Exercise:
An exact copy of every entry is the required answer.

Record extracts:

=== Begin Enclosure ===

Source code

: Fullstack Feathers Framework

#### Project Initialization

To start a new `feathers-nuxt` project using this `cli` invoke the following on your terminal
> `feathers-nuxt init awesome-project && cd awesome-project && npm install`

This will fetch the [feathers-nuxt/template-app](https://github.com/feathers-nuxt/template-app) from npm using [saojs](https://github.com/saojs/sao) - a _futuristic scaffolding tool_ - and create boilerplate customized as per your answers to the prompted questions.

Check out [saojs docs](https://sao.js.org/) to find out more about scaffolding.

=== End Enclosure ===

Problem solution:
Source code

: Fullstack Feathers Framework

#### Project Initialization

To start a new `feathers-nuxt` project using this `cli` invoke the following on your terminal
> `feathers-nuxt init awesome-project && cd awesome-project && npm install`

This will fetch the [feathers-nuxt/template-app](https://github.com/feathers-nuxt/template-app) from npm using [saojs](https://github.com/saojs/sao) - a _futuristic scaffolding tool_ - and create boilerplate customized as per your answers to the prompted questions.

Check out [saojs docs](https://sao.js.org/) to find out more about scaffolding.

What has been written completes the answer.